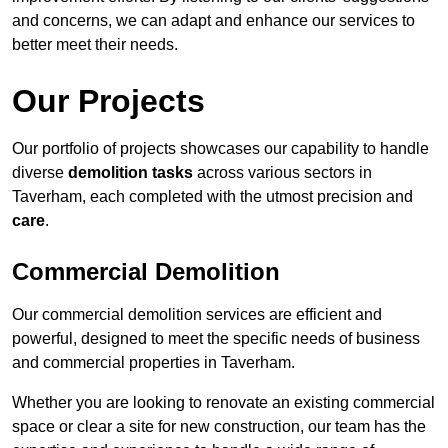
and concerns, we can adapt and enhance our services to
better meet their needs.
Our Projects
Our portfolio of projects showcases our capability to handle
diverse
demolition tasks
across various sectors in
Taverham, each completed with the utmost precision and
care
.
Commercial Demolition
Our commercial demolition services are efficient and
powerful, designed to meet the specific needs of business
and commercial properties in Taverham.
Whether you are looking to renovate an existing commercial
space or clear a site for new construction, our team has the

DIRECTIONS
Copy exactly the lines that run from the one containing "demolition tasks" to the last line of the listing, both included, and nothing more.

RESPONSE BELOW
demolition tasks
across various sectors in
Taverham, each completed with the utmost precision and
care
.
Commercial Demolition
Our commercial demolition services are efficient and
powerful, designed to meet the specific needs of business
and commercial properties in Taverham.
Whether you are looking to renovate an existing commercial
space or clear a site for new construction, our team has the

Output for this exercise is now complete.